Шестнадцать волов, как один, медленно, с силой налегли на ярмо и двинулись вперед. Секунду, невзирая на мощную тягу, упрямая телега, нагруженная бревнами, оставалась на месте, а потом с жалобным скрипом тронулась в путь, покачиваясь, как корабль в море.
Артур шел возле волов, перекинув кнут через плечо. За ним бежала собака. Когда дорога пошла под уклон перед крутым спуском, он поспешно подошел к телеге сзади и торопливо повернул ручку тормоза. Стальные ободья врезались в огромные эвкалиптовые блоки тормоза, и громыхающая телега резко заскрежетала. Этот звук пронесся над холмами, отдаваясь тоскливым эхом в долине, и вспугнул стаю черных какаду. Они пролетели надо мной, с силой хлопая крыльями, и их печальный крик слился воедино со скрипом тормозов в грустную жалобу, звучавшую до тех пор, пока птицы не скрылись за лесистым гребнем холма, а телега не ушла в долину.
Глава двадцать седьмая
Дом Теда Уилсона стоял в полумиле от большой дороги. В каждую свою поездку Питер всегда привозил ящик пива, и лесорубы по традиции собирались у Теда в ночь после погрузки, чтобы выпить, поболтать и попеть песни.
В эту ночь Артур, погонщик волов, всегда устраивал стоянку с таким расчетом, чтобы дойти до дома Теда пешком. Из другого лагеря приходили выпить и поболтать двое лесорубов, братья Фергюсоны.
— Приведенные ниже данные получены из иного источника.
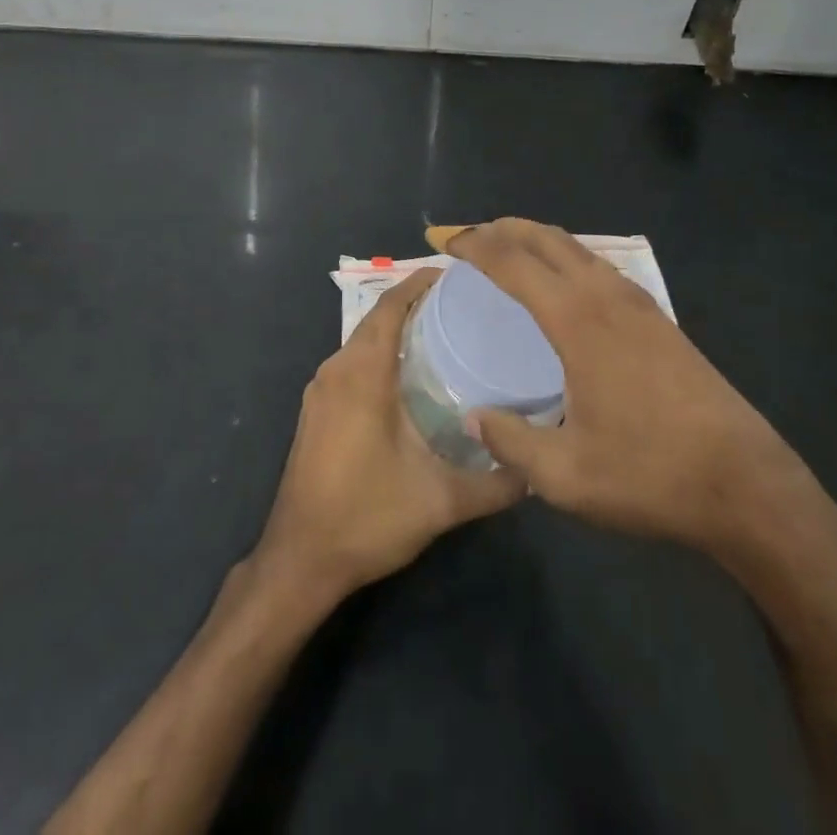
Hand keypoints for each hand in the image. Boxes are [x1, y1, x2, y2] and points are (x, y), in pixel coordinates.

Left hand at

Принц Прескотт и оба эти лесоруба частенько наведывались к Теду. Сегодня Принц прихватил с собой концертино и надел свой узорчатый жилет.
На телеге мы ехали втроем: я, Питер и Тед. Перед тем как тронуться в путь, Питер, велев мне забираться на телегу, повернулся к Теду и троим стоявшим рядом лесорубам и, прикрыв рот рукой, хрипло прошептал:
– А теперь смотрите! Смотрите на него. Этот парень – настоящее чудо. Ни за что не позволит помочь ему. Вот о чем я говорил. – Опустив руку, он обратился ко мне непринужденным тоном: – Ну, Алан, давай. Забирайся.